The draft budget for 2023/24 is currently on exhibition for community comment until 13 June.
Orange Mayor Jason Hamling said the rates rebate was an important part of the Council income plans.
“The state government provides for rates support for pensioners but the amount offered voluntarily by Orange City Council amounts to more than double that,” Cr Hamling said. “I wouldn’t be surprised if the pensioner rebate gets overlooked among the rest of the Council’s spending plans, and I’d certainly encourage any pensioner who doesn’t know about it to find out more and apply.”
“Last year when we did some publicity about the rebate, there was an upswing in the numbers who applied. I’m hoping that will happen again.”
The NSW Government’s (statutory) pensioner rebate is made up of:
- a 50% rebate on rates and domestic waste management charges to a maximum of $250, and
- a 50% rebate on water and sewer charges to a maximum of $87.50 each.
It is estimated that this statutory rebate for 2023/24 will benefit Orange pensioners by $1,181,700 ($650,970 State - $530,730 Council).

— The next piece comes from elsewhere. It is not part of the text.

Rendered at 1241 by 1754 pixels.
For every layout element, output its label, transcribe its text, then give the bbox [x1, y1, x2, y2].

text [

In addition, Orange City Council offers a further local (voluntary) rebate to eligible pensioners, which varies depending on when they bought their residence.

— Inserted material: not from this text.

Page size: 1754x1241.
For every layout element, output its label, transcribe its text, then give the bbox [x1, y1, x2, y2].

Eligible pensioners who were owner-occupiers before 30 June 2006 receive an additional rebate worth 10% of their total rates bill. Pensioners who became owner-occupiers after this date can receive a rebate worth 5% of their total rates bill.
The voluntary rebate is estimated to benefit ratepayers by $486,480.
Around 2,700 of Orange’s 16,000 Orange residences are eligible to receive a rebate, which gives an average discount of around $550 per year for rates and water accounts.
Under state regulations, eligible pensioners are someone with:
- a Pensioner Concession Card issued by Services Australia (Centrelink) or
- a Department of Veterans Affairs Gold Card embossed with either TPI (Totally Permanently Incapacitated) or EDA (Extreme Disablement Adjustment) and who own and occupy their residence as their sole or principal place of living.
“The system for applying for a rebate is straightforward, and I’d encourage any eligible pensioner to find out more,” Cr Hamling said. “They only have to apply once. The form gives the Council permission to check their eligibility every year after that.”
“If people hadn’t heard about this before and are applying for the first time, Council will also credit them this benefit for the last two years.”